USC Trustee Malcolm Currie, PhD, and his wife, Barbara, have given $10 million toward the endowment of the Keck School of Medicine of USC and construction of the USC Michelson Center for Convergent Bioscience.
In recognition of their investment in the university’s biomedical research and education, two facilities will be named in honor of the Curries: a new Health Sciences Campus residence hall that will open in 2016 and the lobby of the USC Michelson Center.
An engineering physicist who was chair and CEO of Hughes Aircraft, Malcolm Currie has served as a member of the USC Board of Trustees since 1989 and chaired the board from 1995-2000. He and his wife, Barbara, have been generous supporters of the university, endowing the Malcolm R. Currie Chair in Technology and the Humanities in 2008. The chair, currently held by USC President C. L. Max Nikias, was USC’s first endowed faculty position honoring exceptional achievements in both realms.
“The Trojan Family will be forever grateful to Mal and Barbara for their leadership, generosity and commitment to our university,” Nikias said. “Their outstanding support of USC’s medical research and education has done so much to transform Los Angeles into a vibrant center for biomedical innovations, and it has kept the university at the very fore of this growth.”
The Malcolm and Barbara Currie Residence Hall will add 450 beds for HSC students.

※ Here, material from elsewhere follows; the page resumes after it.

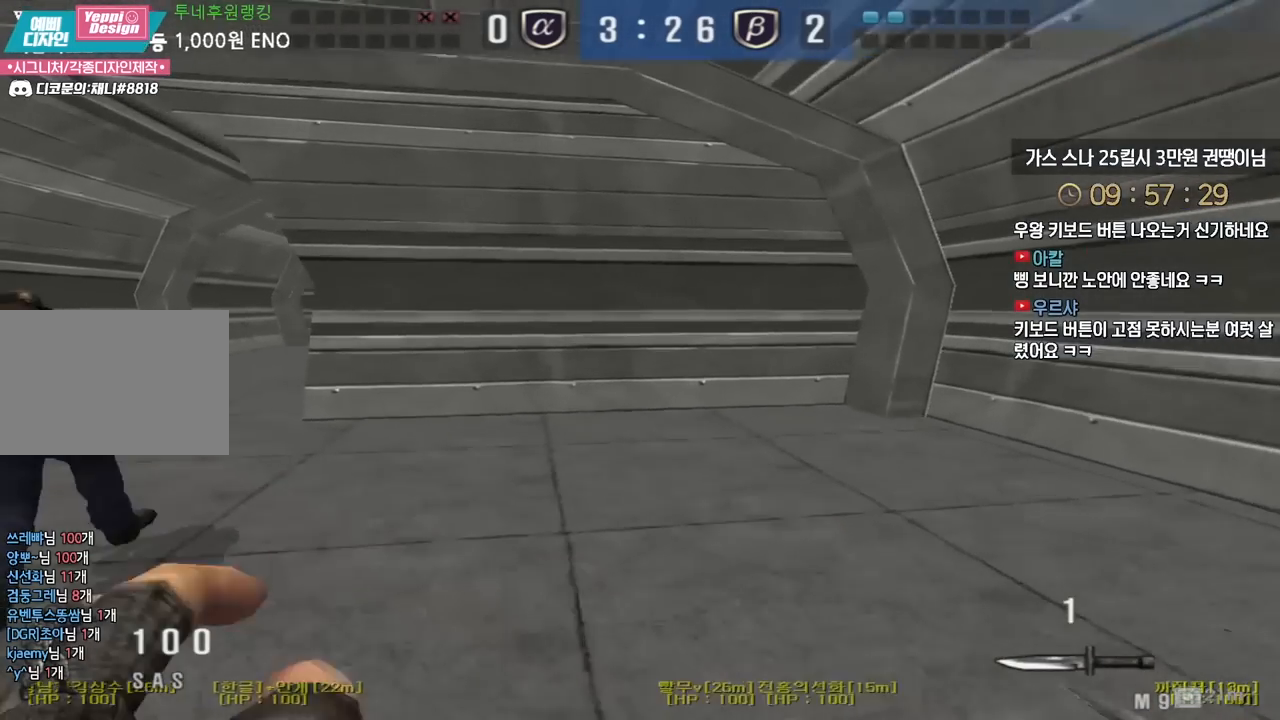
{"keys": ["a", "w"], "events": []}
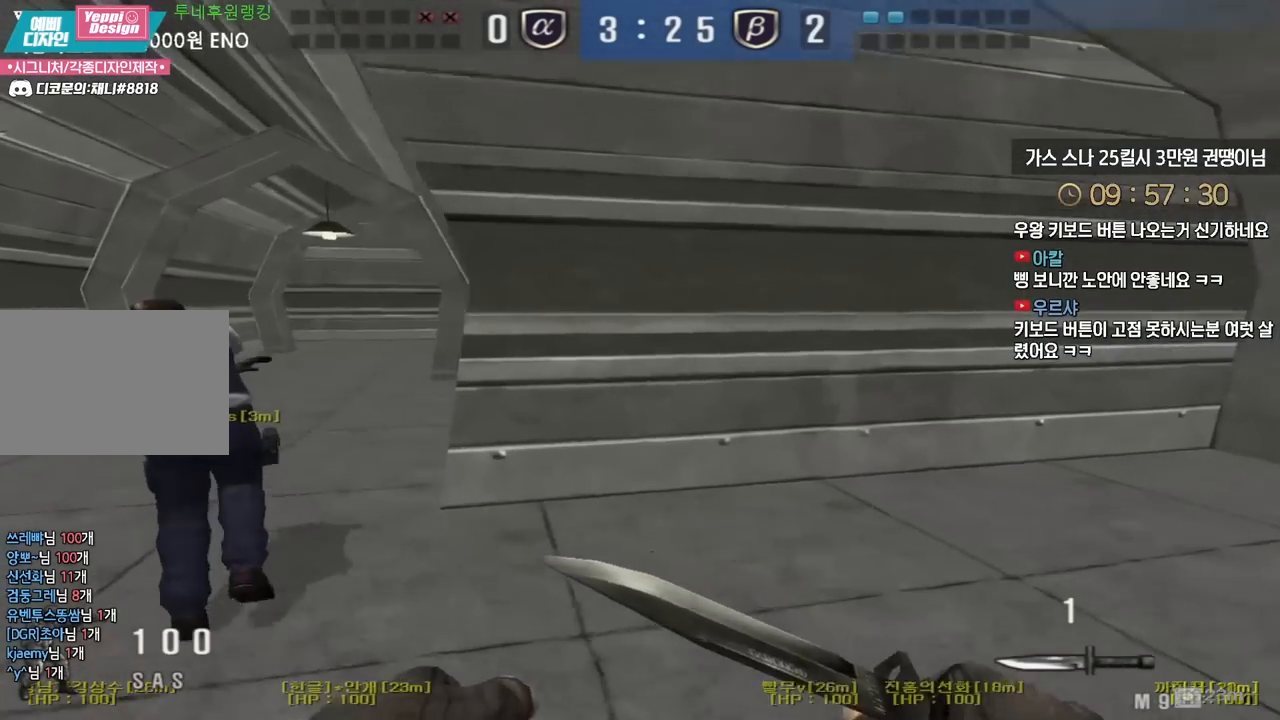
{"keys": ["a", "w"], "events": []}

The building, now under construction, will include a day care facility for students with families.
The USC Michelson Center will be the largest building on the University Park Campus when completed in 2017. It aims to be a catalyst for a biomedical research corridor in Los Angeles. The Malcolm and Barbara Currie Lobby within the 190,000-square-foot space will be the gateway to a center where engineers and scientists will work together to advance bioscience and bio-engineering research.
“I feel very privileged to have been part of USC’s rise to recognition as one of the world’s great research universities, and I look forward to USC’s continuing major contributions to society from our focus on the convergence of the engineering and medical sciences,” Malcolm Currie said.
A defense and aerospace industry leader whose work underpins today’s national security systems, Malcolm Currie served in the 1970s as Undersecretary of Defense for Research and Engineering and as the U.S.-designated national armament director in NATO. He is also known for leading Hughes Aircraft from 1988 to 1993.